(Saved entries)
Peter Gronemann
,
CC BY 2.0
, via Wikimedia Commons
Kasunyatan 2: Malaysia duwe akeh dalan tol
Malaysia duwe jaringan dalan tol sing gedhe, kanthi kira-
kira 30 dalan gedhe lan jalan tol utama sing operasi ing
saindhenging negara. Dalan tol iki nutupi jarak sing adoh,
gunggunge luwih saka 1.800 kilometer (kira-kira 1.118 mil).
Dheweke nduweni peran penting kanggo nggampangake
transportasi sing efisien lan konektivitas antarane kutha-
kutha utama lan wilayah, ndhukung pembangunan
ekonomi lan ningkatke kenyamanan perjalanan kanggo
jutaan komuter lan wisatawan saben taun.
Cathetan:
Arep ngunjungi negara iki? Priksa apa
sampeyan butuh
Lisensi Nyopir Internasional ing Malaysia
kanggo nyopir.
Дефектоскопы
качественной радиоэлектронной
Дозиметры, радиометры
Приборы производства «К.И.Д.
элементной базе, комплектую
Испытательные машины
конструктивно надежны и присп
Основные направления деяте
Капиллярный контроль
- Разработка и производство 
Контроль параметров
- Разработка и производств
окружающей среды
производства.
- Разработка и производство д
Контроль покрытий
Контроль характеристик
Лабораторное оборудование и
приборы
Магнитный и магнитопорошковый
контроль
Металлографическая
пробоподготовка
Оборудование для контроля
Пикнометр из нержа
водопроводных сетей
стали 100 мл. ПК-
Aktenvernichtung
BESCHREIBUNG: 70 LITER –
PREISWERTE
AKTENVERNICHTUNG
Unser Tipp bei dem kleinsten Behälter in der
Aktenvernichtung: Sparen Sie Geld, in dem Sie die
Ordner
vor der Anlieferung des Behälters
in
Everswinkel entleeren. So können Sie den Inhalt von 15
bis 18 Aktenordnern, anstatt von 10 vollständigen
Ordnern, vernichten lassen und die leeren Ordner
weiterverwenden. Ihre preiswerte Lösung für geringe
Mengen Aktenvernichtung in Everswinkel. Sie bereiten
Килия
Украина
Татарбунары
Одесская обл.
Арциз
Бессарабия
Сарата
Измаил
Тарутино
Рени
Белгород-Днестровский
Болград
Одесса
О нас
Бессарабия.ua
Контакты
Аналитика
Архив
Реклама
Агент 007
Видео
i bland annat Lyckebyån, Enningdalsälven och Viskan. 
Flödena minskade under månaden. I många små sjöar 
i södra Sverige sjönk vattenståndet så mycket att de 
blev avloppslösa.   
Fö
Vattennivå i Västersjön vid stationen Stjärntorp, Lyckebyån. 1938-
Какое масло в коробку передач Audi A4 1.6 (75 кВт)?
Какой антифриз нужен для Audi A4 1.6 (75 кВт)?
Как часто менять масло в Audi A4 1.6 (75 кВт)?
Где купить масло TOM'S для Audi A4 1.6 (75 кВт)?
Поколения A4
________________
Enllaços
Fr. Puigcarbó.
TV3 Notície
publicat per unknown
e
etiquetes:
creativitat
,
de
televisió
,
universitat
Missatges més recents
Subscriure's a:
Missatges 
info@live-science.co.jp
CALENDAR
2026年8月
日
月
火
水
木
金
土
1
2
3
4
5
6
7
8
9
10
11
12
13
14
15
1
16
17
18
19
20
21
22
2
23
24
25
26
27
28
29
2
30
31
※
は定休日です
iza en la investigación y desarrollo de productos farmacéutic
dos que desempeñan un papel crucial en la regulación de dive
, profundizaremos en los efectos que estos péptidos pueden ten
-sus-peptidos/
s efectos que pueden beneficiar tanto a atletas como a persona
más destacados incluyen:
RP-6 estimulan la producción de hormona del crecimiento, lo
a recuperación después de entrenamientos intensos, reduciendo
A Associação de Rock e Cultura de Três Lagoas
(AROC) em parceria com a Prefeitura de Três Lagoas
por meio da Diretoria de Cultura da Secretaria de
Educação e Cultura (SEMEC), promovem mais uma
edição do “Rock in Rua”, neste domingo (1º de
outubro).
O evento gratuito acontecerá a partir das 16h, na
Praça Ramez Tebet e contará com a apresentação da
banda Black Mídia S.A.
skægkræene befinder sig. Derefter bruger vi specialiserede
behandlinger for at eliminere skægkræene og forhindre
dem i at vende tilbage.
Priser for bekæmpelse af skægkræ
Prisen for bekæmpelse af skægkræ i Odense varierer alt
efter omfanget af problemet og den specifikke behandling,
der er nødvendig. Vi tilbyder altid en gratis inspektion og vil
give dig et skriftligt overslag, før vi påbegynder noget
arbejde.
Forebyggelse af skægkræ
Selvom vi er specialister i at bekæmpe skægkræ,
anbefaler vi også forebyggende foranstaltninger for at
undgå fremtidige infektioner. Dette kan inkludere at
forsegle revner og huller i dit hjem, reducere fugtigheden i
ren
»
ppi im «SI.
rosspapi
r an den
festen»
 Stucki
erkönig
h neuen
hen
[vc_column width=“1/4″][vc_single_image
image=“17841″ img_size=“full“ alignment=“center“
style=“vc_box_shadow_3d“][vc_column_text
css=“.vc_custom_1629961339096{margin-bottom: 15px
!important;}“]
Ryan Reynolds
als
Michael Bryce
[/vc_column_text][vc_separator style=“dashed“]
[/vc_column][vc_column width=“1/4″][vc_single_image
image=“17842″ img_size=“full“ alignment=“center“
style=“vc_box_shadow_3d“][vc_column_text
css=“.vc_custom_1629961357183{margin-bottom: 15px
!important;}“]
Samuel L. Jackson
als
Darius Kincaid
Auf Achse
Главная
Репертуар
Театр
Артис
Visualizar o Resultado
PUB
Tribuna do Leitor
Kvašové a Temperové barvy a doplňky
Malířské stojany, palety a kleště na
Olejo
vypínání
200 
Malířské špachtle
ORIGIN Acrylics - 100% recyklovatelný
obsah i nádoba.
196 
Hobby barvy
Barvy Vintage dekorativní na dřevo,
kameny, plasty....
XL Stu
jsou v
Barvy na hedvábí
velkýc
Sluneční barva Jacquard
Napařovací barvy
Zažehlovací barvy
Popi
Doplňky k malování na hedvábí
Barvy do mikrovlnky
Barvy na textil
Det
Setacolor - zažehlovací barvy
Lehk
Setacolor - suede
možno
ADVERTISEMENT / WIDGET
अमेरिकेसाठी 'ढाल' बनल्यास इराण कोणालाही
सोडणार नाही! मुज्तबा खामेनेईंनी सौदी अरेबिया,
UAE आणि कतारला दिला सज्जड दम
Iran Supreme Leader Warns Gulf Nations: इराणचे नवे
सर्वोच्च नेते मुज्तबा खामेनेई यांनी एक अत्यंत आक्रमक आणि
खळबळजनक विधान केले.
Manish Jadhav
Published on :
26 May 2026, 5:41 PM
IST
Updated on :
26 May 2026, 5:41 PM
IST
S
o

WHAT IS EXPECTED
Print each record word for word.

RESPONSE AREA
Peter Gronemann
,
CC BY 2.0
, via Wikimedia Commons
Kasunyatan 2: Malaysia duwe akeh dalan tol
Malaysia duwe jaringan dalan tol sing gedhe, kanthi kira-
kira 30 dalan gedhe lan jalan tol utama sing operasi ing
saindhenging negara. Dalan tol iki nutupi jarak sing adoh,
gunggunge luwih saka 1.800 kilometer (kira-kira 1.118 mil).
Dheweke nduweni peran penting kanggo nggampangake
transportasi sing efisien lan konektivitas antarane kutha-
kutha utama lan wilayah, ndhukung pembangunan
ekonomi lan ningkatke kenyamanan perjalanan kanggo
jutaan komuter lan wisatawan saben taun.
Cathetan:
Arep ngunjungi negara iki? Priksa apa
sampeyan butuh
Lisensi Nyopir Internasional ing Malaysia
kanggo nyopir.
Дефектоскопы
качественной радиоэлектронной
Дозиметры, радиометры
Приборы производства «К.И.Д.
элементной базе, комплектую
Испытательные машины
конструктивно надежны и присп
Основные направления деяте
Капиллярный контроль
- Разработка и производство 
Контроль параметров
- Разработка и производств
окружающей среды
производства.
- Разработка и производство д
Контроль покрытий
Контроль характеристик
Лабораторное оборудование и
приборы
Магнитный и магнитопорошковый
контроль
Металлографическая
пробоподготовка
Оборудование для контроля
Пикнометр из нержа
водопроводных сетей
стали 100 мл. ПК-
Aktenvernichtung
BESCHREIBUNG: 70 LITER –
PREISWERTE
AKTENVERNICHTUNG
Unser Tipp bei dem kleinsten Behälter in der
Aktenvernichtung: Sparen Sie Geld, in dem Sie die
Ordner
vor der Anlieferung des Behälters
in
Everswinkel entleeren. So können Sie den Inhalt von 15
bis 18 Aktenordnern, anstatt von 10 vollständigen
Ordnern, vernichten lassen und die leeren Ordner
weiterverwenden. Ihre preiswerte Lösung für geringe
Mengen Aktenvernichtung in Everswinkel. Sie bereiten
Килия
Украина
Татарбунары
Одесская обл.
Арциз
Бессарабия
Сарата
Измаил
Тарутино
Рени
Белгород-Днестровский
Болград
Одесса
О нас
Бессарабия.ua
Контакты
Аналитика
Архив
Реклама
Агент 007
Видео
i bland annat Lyckebyån, Enningdalsälven och Viskan. 
Flödena minskade under månaden. I många små sjöar 
i södra Sverige sjönk vattenståndet så mycket att de 
blev avloppslösa.   
Fö
Vattennivå i Västersjön vid stationen Stjärntorp, Lyckebyån. 1938-
Какое масло в коробку передач Audi A4 1.6 (75 кВт)?
Какой антифриз нужен для Audi A4 1.6 (75 кВт)?
Как часто менять масло в Audi A4 1.6 (75 кВт)?
Где купить масло TOM'S для Audi A4 1.6 (75 кВт)?
Поколения A4
________________
Enllaços
Fr. Puigcarbó.
TV3 Notície
publicat per unknown
e
etiquetes:
creativitat
,
de
televisió
,
universitat
Missatges més recents
Subscriure's a:
Missatges 
info@live-science.co.jp
CALENDAR
2026年8月
日
月
火
水
木
金
土
1
2
3
4
5
6
7
8
9
10
11
12
13
14
15
1
16
17
18
19
20
21
22
2
23
24
25
26
27
28
29
2
30
31
※
は定休日です
iza en la investigación y desarrollo de productos farmacéutic
dos que desempeñan un papel crucial en la regulación de dive
, profundizaremos en los efectos que estos péptidos pueden ten
-sus-peptidos/
s efectos que pueden beneficiar tanto a atletas como a persona
más destacados incluyen:
RP-6 estimulan la producción de hormona del crecimiento, lo
a recuperación después de entrenamientos intensos, reduciendo
A Associação de Rock e Cultura de Três Lagoas
(AROC) em parceria com a Prefeitura de Três Lagoas
por meio da Diretoria de Cultura da Secretaria de
Educação e Cultura (SEMEC), promovem mais uma
edição do “Rock in Rua”, neste domingo (1º de
outubro).
O evento gratuito acontecerá a partir das 16h, na
Praça Ramez Tebet e contará com a apresentação da
banda Black Mídia S.A.
skægkræene befinder sig. Derefter bruger vi specialiserede
behandlinger for at eliminere skægkræene og forhindre
dem i at vende tilbage.
Priser for bekæmpelse af skægkræ
Prisen for bekæmpelse af skægkræ i Odense varierer alt
efter omfanget af problemet og den specifikke behandling,
der er nødvendig. Vi tilbyder altid en gratis inspektion og vil
give dig et skriftligt overslag, før vi påbegynder noget
arbejde.
Forebyggelse af skægkræ
Selvom vi er specialister i at bekæmpe skægkræ,
anbefaler vi også forebyggende foranstaltninger for at
undgå fremtidige infektioner. Dette kan inkludere at
forsegle revner og huller i dit hjem, reducere fugtigheden i
ren
»
ppi im «SI.
rosspapi
r an den
festen»
 Stucki
erkönig
h neuen
hen
[vc_column width=“1/4″][vc_single_image
image=“17841″ img_size=“full“ alignment=“center“
style=“vc_box_shadow_3d“][vc_column_text
css=“.vc_custom_1629961339096{margin-bottom: 15px
!important;}“]
Ryan Reynolds
als
Michael Bryce
[/vc_column_text][vc_separator style=“dashed“]
[/vc_column][vc_column width=“1/4″][vc_single_image
image=“17842″ img_size=“full“ alignment=“center“
style=“vc_box_shadow_3d“][vc_column_text
css=“.vc_custom_1629961357183{margin-bottom: 15px
!important;}“]
Samuel L. Jackson
als
Darius Kincaid
Auf Achse
Главная
Репертуар
Театр
Артис
Visualizar o Resultado
PUB
Tribuna do Leitor
Kvašové a Temperové barvy a doplňky
Malířské stojany, palety a kleště na
Olejo
vypínání
200 
Malířské špachtle
ORIGIN Acrylics - 100% recyklovatelný
obsah i nádoba.
196 
Hobby barvy
Barvy Vintage dekorativní na dřevo,
kameny, plasty....
XL Stu
jsou v
Barvy na hedvábí
velkýc
Sluneční barva Jacquard
Napařovací barvy
Zažehlovací barvy
Popi
Doplňky k malování na hedvábí
Barvy do mikrovlnky
Barvy na textil
Det
Setacolor - zažehlovací barvy
Lehk
Setacolor - suede
možno
ADVERTISEMENT / WIDGET
अमेरिकेसाठी 'ढाल' बनल्यास इराण कोणालाही
सोडणार नाही! मुज्तबा खामेनेईंनी सौदी अरेबिया,
UAE आणि कतारला दिला सज्जड दम
Iran Supreme Leader Warns Gulf Nations: इराणचे नवे
सर्वोच्च नेते मुज्तबा खामेनेई यांनी एक अत्यंत आक्रमक आणि
खळबळजनक विधान केले.
Manish Jadhav
Published on :
26 May 2026, 5:41 PM
IST
Updated on :
26 May 2026, 5:41 PM
IST
S
o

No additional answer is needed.